## ACTIVITY:
Where the records below show a line containing "parameter din0_WIDTH = 1;", start copying; end with the line containing "input [din4_WIDTH-1:0] din4;", and copy it too.

(Saved entries)
--- START ---

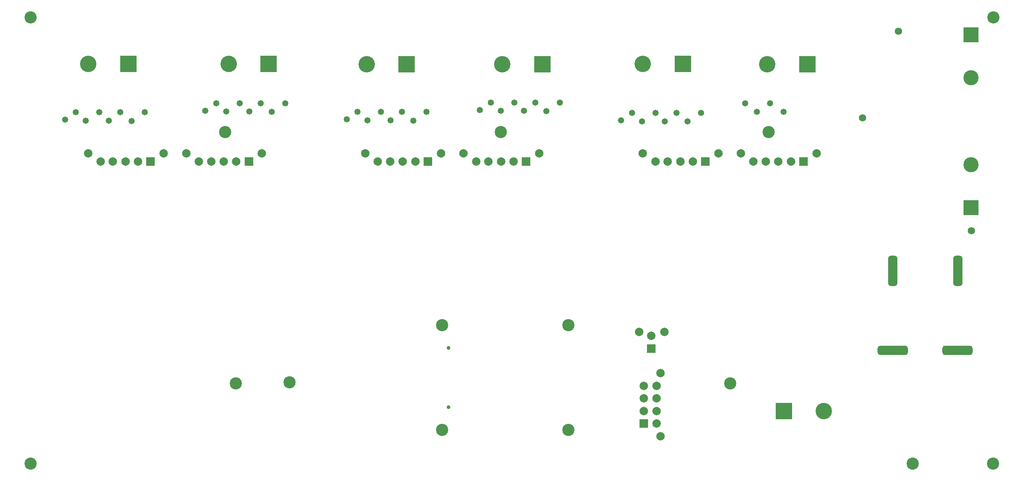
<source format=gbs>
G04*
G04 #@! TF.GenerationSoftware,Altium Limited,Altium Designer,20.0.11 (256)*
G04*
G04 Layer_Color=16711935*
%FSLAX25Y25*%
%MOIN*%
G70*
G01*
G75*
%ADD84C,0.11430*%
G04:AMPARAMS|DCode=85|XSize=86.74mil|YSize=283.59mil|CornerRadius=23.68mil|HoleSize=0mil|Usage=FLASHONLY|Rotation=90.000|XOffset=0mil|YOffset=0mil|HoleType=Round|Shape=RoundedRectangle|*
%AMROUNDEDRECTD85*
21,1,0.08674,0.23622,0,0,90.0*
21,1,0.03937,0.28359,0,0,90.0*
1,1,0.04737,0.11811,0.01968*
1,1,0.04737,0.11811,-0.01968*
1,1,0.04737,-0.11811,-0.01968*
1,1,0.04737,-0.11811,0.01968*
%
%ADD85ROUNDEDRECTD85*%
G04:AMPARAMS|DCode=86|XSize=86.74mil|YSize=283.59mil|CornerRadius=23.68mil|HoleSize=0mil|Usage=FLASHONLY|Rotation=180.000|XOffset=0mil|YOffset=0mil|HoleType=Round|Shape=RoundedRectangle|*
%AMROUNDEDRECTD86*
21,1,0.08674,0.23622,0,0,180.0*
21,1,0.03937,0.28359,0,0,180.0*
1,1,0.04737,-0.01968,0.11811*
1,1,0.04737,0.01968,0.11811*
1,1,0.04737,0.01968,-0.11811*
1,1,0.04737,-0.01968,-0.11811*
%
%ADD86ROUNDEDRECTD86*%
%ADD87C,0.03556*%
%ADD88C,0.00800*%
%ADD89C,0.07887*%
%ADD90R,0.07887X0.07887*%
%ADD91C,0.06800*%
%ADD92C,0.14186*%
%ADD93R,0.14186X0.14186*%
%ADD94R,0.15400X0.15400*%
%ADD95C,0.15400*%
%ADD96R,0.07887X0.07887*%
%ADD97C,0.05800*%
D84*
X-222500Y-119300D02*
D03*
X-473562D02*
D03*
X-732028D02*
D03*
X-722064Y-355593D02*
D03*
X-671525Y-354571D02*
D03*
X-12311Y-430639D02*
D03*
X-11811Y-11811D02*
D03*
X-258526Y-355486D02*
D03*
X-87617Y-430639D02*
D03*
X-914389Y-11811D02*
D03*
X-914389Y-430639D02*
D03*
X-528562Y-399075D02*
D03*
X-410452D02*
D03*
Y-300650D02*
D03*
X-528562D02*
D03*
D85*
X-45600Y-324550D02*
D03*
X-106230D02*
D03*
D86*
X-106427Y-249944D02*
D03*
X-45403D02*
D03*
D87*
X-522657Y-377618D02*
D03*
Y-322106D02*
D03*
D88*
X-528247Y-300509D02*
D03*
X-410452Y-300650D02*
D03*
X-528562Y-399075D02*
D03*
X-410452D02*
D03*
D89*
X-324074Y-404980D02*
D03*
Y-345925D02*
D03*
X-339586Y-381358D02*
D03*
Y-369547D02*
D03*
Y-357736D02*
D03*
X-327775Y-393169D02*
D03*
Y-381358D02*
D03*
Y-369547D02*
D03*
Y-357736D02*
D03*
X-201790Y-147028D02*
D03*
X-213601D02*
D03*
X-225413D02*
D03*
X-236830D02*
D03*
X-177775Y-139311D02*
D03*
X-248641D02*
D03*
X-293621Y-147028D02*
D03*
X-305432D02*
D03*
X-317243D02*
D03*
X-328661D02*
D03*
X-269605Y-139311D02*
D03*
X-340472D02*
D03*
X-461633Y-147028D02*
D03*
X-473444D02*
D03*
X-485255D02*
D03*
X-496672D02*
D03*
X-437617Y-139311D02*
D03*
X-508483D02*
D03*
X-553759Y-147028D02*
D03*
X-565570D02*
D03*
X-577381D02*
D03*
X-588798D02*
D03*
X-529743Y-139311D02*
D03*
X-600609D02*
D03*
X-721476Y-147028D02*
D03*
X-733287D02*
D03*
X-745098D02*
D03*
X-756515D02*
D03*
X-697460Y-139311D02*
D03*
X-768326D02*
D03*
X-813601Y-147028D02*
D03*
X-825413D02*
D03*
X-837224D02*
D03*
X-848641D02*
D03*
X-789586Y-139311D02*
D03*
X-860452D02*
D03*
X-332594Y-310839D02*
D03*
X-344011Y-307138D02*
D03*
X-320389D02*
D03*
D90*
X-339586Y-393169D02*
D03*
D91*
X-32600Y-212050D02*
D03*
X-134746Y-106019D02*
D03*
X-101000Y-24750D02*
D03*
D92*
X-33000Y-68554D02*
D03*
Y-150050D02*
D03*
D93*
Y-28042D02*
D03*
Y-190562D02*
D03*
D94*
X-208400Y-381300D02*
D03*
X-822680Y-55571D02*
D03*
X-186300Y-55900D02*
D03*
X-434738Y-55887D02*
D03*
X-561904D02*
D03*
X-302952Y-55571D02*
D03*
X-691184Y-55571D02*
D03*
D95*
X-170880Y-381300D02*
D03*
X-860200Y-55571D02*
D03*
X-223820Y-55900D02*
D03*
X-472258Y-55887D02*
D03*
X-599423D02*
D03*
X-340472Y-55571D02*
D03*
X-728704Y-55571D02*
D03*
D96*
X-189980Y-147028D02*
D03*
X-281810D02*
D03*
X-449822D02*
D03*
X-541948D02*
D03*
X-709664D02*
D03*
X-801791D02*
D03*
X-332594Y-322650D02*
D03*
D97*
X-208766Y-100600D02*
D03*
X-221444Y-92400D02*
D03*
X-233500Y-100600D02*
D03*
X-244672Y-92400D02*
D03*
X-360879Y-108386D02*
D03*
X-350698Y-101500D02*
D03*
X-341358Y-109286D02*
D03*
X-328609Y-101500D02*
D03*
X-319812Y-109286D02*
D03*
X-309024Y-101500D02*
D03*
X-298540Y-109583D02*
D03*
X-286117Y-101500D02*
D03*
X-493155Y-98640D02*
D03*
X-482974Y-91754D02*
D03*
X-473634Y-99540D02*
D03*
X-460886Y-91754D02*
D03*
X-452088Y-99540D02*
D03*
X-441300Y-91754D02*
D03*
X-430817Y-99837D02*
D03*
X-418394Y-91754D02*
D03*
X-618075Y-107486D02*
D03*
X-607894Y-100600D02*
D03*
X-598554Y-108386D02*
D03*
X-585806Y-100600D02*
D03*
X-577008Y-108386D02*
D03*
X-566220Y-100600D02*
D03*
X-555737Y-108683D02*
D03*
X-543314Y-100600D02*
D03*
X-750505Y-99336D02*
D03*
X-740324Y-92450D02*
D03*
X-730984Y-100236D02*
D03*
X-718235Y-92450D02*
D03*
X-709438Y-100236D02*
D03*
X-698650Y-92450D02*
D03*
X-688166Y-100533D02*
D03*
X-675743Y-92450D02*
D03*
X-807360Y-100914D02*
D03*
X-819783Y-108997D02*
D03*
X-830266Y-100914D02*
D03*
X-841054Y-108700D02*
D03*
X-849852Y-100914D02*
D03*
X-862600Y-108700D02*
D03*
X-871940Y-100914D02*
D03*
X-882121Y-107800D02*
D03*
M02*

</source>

--- END ---
--- START ---

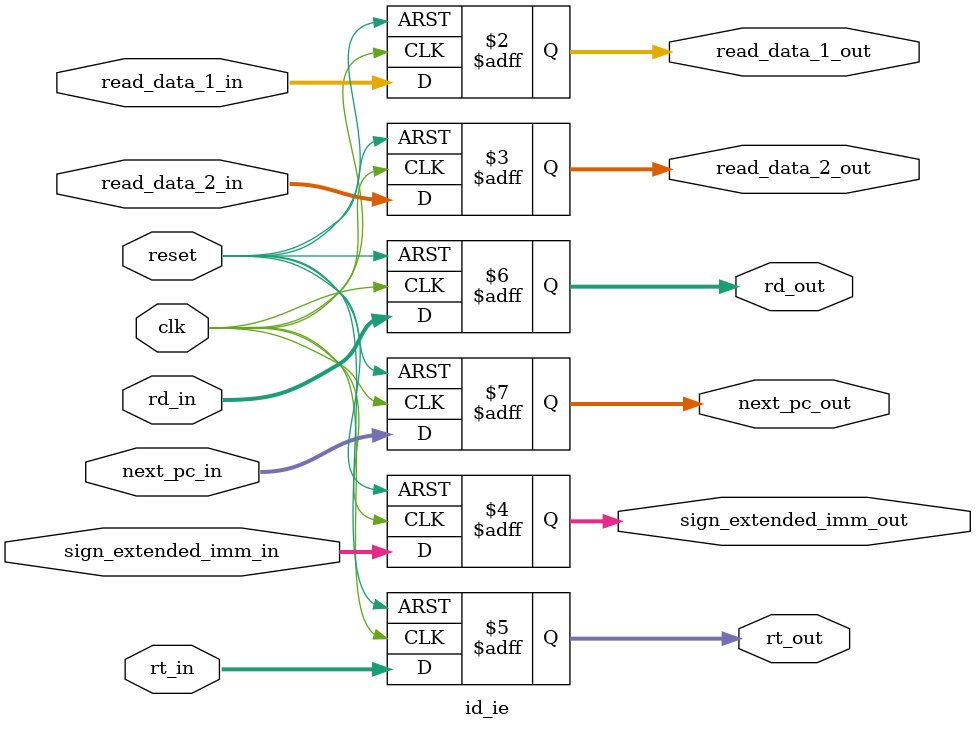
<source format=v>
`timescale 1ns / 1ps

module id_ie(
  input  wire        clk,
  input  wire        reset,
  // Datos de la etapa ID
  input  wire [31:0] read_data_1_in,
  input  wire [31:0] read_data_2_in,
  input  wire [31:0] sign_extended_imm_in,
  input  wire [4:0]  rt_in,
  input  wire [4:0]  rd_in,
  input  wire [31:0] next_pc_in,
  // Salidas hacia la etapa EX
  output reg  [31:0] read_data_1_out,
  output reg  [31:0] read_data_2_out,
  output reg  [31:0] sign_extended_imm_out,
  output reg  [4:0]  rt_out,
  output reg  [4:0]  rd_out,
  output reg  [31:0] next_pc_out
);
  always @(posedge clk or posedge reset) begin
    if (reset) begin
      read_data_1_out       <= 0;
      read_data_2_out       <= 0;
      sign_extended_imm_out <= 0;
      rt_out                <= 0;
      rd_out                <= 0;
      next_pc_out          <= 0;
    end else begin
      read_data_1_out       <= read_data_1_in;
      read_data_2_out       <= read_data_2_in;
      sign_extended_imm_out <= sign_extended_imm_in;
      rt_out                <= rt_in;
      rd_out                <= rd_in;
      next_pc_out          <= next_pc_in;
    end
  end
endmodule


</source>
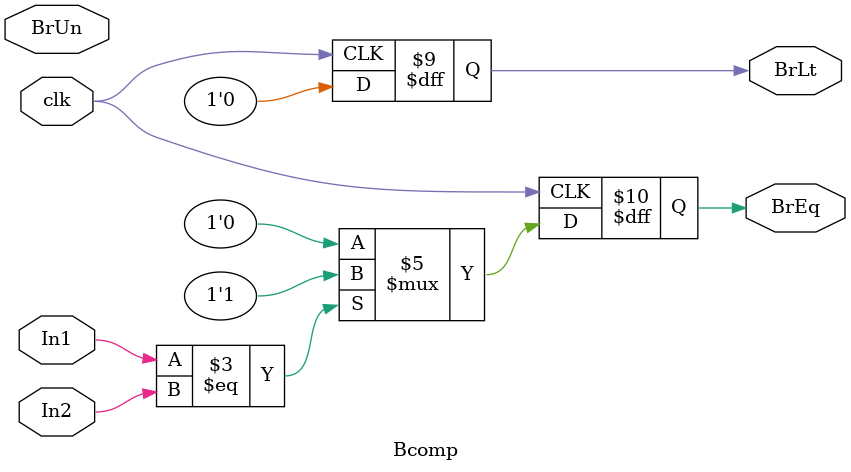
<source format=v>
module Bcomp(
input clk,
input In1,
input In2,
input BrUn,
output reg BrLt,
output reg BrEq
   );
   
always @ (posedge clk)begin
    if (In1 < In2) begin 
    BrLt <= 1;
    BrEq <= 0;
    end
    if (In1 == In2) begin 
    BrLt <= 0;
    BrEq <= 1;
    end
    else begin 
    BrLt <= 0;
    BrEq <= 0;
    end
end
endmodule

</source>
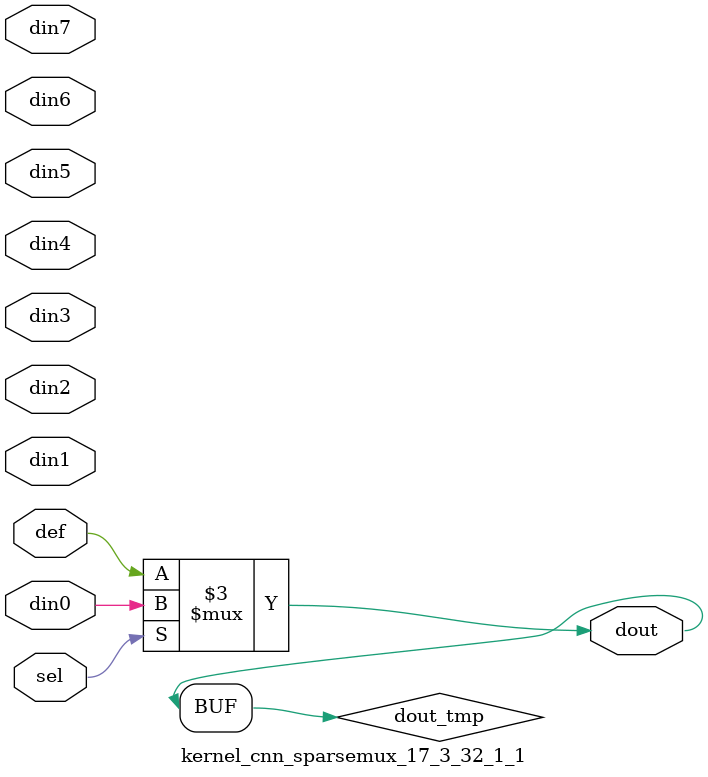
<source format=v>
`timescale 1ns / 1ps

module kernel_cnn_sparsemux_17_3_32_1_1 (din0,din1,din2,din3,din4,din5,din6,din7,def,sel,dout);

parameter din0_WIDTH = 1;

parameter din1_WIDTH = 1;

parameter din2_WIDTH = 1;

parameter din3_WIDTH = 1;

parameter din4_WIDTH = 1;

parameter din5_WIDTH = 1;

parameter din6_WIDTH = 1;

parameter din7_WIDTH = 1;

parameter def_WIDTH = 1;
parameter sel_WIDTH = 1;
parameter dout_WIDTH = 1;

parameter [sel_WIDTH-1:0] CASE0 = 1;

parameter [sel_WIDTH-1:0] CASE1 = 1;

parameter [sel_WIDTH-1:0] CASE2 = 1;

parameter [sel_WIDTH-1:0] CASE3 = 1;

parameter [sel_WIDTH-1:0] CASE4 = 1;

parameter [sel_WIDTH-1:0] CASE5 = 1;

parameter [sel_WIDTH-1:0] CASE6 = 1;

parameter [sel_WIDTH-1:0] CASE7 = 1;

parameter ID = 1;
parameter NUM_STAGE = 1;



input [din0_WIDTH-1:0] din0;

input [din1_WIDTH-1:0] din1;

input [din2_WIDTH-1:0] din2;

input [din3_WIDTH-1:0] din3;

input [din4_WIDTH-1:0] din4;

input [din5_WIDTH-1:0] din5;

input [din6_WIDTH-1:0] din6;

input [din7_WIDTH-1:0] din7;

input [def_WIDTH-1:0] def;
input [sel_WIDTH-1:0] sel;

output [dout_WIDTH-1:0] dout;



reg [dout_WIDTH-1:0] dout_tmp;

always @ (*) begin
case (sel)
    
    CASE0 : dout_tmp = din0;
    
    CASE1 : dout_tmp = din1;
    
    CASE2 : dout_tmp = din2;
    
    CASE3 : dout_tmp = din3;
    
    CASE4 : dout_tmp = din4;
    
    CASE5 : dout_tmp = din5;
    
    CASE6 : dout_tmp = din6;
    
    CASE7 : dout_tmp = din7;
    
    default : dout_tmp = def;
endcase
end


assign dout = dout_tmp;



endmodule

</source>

--- END ---

## OUTPUT OF THE EXERCISE:
parameter din0_WIDTH = 1;

parameter din1_WIDTH = 1;

parameter din2_WIDTH = 1;

parameter din3_WIDTH = 1;

parameter din4_WIDTH = 1;

parameter din5_WIDTH = 1;

parameter din6_WIDTH = 1;

parameter din7_WIDTH = 1;

parameter def_WIDTH = 1;
parameter sel_WIDTH = 1;
parameter dout_WIDTH = 1;

parameter [sel_WIDTH-1:0] CASE0 = 1;

parameter [sel_WIDTH-1:0] CASE1 = 1;

parameter [sel_WIDTH-1:0] CASE2 = 1;

parameter [sel_WIDTH-1:0] CASE3 = 1;

parameter [sel_WIDTH-1:0] CASE4 = 1;

parameter [sel_WIDTH-1:0] CASE5 = 1;

parameter [sel_WIDTH-1:0] CASE6 = 1;

parameter [sel_WIDTH-1:0] CASE7 = 1;

parameter ID = 1;
parameter NUM_STAGE = 1;



input [din0_WIDTH-1:0] din0;

input [din1_WIDTH-1:0] din1;

input [din2_WIDTH-1:0] din2;

input [din3_WIDTH-1:0] din3;

input [din4_WIDTH-1:0] din4;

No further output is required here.